_EXERCISE AIM:_ State how many lines in the listing below contain the string "onze", and give only the number.

_DATA RECORDS:_
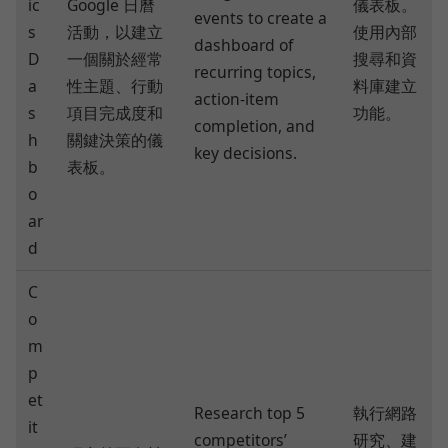
ic
Google 日曆
儀表板。
events to create a
s
活動，以建立
使用內部
dashboard of
D
一個關於經常
搜尋和資
recurring topics,
a
性主題、行動
料庫建立
action‑item
s
項目完成度和
功能。
completion, and
h
關鍵決策的儀
key decisions.
b
表板。
o
ar
d
C
o
m
p
et
Research top 5
執行網路
it
competitors’
研究、建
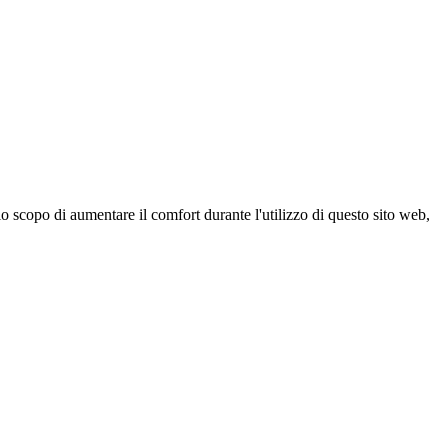
 scopo di aumentare il comfort durante l'utilizzo di questo sito web,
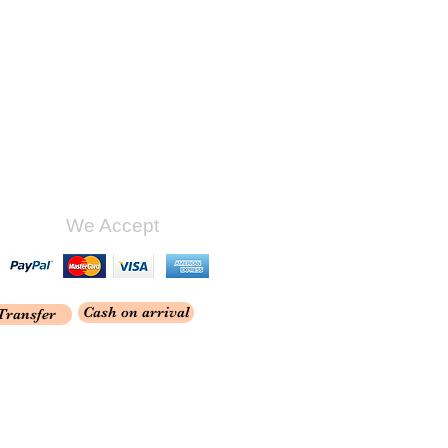
We Accept
Cash on arrival
Transfer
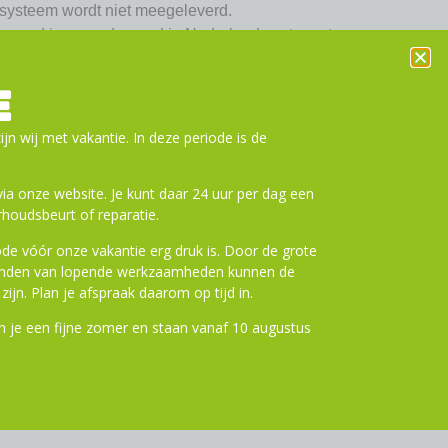
gssysteem wordt niet meegeleverd.
mand is geproduceerd in Nederland, wat zorgt
oetafdruk. De Basil Cento Neo Multi NX is
aat PP en is recyclebaar na gebruik. Zo kies
E
 stijl, maar ook voor een verantwoorde oplossing
nsstijl.
Kenmerken:
ijn wij met vakantie. In deze periode is de
a onze website. Je kunt daar 24 uur per dag een
houdsbeurt of reparatie.
tstof (granulaat PP)
r MIK, Racktime, i-Rack/Carrymore, AVS
de vóór onze vakantie erg druk is. Door de grote
ronden van lopende werkzaamheden kunnen de
zijn. Plan je afspraak daarom op tijd in.
at en dempend handvat
 je een fijne zomer en staan vanaf 10 augustus
et diverse adaptersystemen
oor stadsfietsen en e-bikes
erland
 materiaal, lage ecologische voetafdruk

_OUTPUT:_ 2